Pager Mangkok dan Pager Tembok
Ada pepatah Jawa yang diulas Sunarno dalam buku tersebut dengan mendalam dan reflektif. “Pager mangkok luwih becik tinimbang pager tembok.” Pagar mangkok lebih utama daripada pagar tembok. Pagar mangkok dalam hal ini dimaknai sebagai kesalingan; saling berbagi, saling membantu, saling peduli. Sedangkan pagar tembok dimaknai sebagai kehidupan yang individual dan enggan peduli.
Kebiasaan wong cilik di desa yang kerap sesrawungan tersebut menimbulkan kepedulian dan solidaritas sesama. Bahkan, dalam hal ini kehidupan di lingkungan Sunarno, anak dari seseorang juga dianggap anak milik semua. Bila ada seorang anak yang orang tuanya sedang sibuk, maka tetangga-tetangga dengan sigap akan momong (menjaga) mereka.
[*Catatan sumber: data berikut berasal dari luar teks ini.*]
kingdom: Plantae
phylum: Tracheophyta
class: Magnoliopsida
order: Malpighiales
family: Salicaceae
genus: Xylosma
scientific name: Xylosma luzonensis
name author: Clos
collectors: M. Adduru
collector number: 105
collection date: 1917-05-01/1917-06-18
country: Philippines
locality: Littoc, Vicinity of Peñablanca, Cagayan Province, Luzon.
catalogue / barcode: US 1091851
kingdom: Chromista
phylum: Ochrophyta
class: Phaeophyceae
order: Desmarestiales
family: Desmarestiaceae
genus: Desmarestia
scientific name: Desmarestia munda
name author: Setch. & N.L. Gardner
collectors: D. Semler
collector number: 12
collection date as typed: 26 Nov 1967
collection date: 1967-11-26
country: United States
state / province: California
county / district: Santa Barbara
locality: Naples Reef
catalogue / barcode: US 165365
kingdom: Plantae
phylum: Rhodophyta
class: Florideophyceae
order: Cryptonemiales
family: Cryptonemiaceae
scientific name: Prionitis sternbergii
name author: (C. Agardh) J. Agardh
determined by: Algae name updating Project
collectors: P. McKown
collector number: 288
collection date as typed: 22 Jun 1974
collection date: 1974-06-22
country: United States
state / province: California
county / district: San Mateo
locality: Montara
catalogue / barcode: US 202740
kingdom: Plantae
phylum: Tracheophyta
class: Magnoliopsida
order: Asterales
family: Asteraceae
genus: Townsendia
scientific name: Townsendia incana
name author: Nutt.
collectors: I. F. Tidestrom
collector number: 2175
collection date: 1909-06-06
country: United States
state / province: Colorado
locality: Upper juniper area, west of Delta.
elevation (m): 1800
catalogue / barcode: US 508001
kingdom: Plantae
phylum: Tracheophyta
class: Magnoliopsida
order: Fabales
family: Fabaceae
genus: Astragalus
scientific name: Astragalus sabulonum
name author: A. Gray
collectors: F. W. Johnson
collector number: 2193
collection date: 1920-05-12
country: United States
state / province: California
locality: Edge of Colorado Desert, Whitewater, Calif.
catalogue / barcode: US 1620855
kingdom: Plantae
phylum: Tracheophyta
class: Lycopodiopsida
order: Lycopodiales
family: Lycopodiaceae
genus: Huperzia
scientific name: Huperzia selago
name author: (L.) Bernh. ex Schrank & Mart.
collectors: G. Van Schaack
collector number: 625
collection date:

Rasa kepercayaan dan kepedulian tersebut cukup akrab kita temukan dalam buku ini. Melalui “pager mangkok luwih becik tinimbang pager mangkok”, Sunarno mengajukan sebuah pertanyaan yang menggugat: jika pepatah tersebut dijadikan alternatif pedoman dalam hidup berbangsa, bukankah kemiskinan dan kemelaratan tak ada lagi?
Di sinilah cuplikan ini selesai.